My problem with when picky eaters come up in conversation is how many people seem to make it personal. They get all worked up about finding inconsistencies, or desperate to find a way to change us. I’m sure it comes from a benevolent place, that they think we’re missing out and must have that corrected, so that we are enjoying life’s pleasures at the level they deem appropriate.

But it’s my stomach, not yours. Leave me the hell alone.

It depends on the relationship? For most people it is none of my business. If I am in a group and one person’s dietary preferences are deciding what the group does, that’s another thing. And if my wife had bigger quirks than not liking chicken on the bone it would bother me since I cook for us and being constrained greatly for our meals is my belly too.

If they’re expecting you to accommodate their quirks, I understand the frustration. I never ask anyone to work around me, I know my tastes are unusual, and I won’t ever put the burden of that on others; I’ll look after myself.

I can’t speak for anyone else like me, but make sure that you aren’t making more effort than you need to be, they may be okay with taking care of their own meal separately.

Even if they are vegetarian or have allergies? I’m super picky and you’d never know if we were at a meal.

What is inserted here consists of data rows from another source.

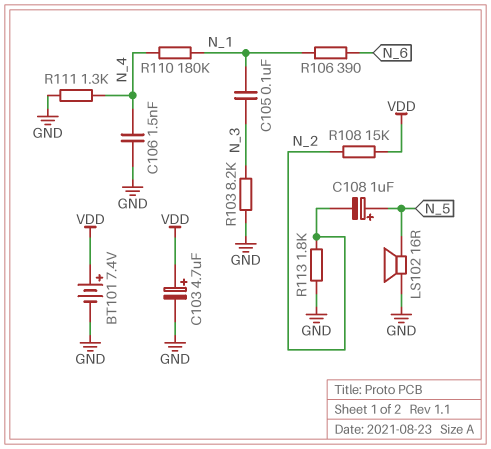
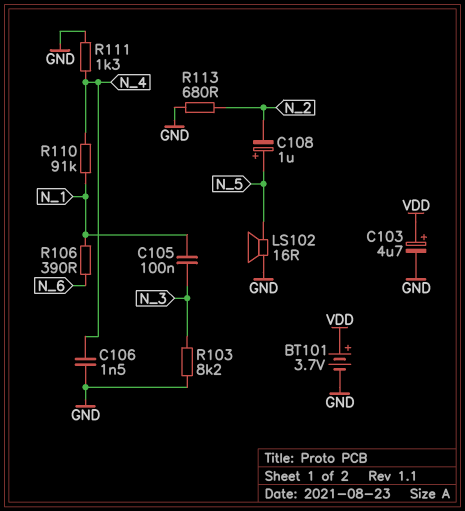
BT101: 7.4V (plus VDD, minus GND) -> 3.7V (plus VDD, minus GND)
R108: 15k (N_2, VDD) -> none
R110: 180k (N_1, N_4) -> 91k (N_1, N_4)
R113: 1.8k (GND, N_2) -> 680 (GND, N_2)

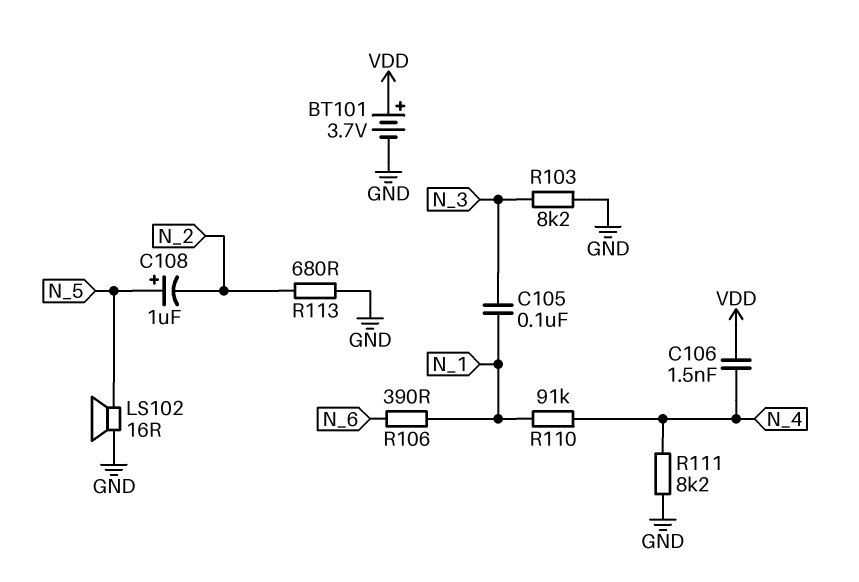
C103: 4.7uF (plus VDD, minus GND) -> none
C106: 1.5nF (GND, N_4) -> 1.5nF (N_4, VDD)
R111: 1.3k (GND, N_4) -> 8.2k (GND, N_4)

I can always find something.

The vegetarians sometimes complicate my choices, because, while there’s plenty of vegetarian food i like, vegetarian dishes are way more likely to include foods i can’t eat, like eggplant and peppers.

When there’s a choice of entrees with descriptions like “beef, chicken, or vegetarian”, i usually pick the chicken. And sometimes i look enviously at the vegetarian meal, and other times i wouldn’t have been able to find more than 200 edible calories in it.

:grinning_face:

I request “not Thai”. That’s the only ordinary type of restaurant where i often have trouble finding something to eat.

Depends on the level of flexibility they bring to it.

Most restaurants have some choices that work for a vegetarian or for most food allergies or sensitivities (celiac included here). Insisting that the group goes to the one with the choices they like best annoys.

Me too. I probably wouldn’t be happy at a pure vegan place for example. I’d have something else to eat at home and pick at an appetizer.

A bad aftertaste is a deciding factor for me.
Onions don’t taste terrible to me. But I keep belching that taste for hours afterwards.

Bell peppers give me very bad heartburn.

Texture and appearance is the next deciding factor. If it doesn’t look appealing then I probably won’t eat it. Brussel Sprouts, yellow squash, and egg plant look gross and I’ve never eaten them.

Butternut Squash is good. A friend baked one and it was like a sweet potato. Butter and cinnamon made it good.

There are foods that I unexpectedly like. I’ve always liked spinach and broccoli. Love butter beans and peas.

I like grocery store ham. I don’t like country ham because it tastes gamey. It would be different if I was raised eating country ham and gotten accustomed to it.

My mom and dad wanted spaghetti with meat sauce at least twice every week. I burned out on the stuff. Even today, 50 years later I’ll eat spaghetti maybe twice a year.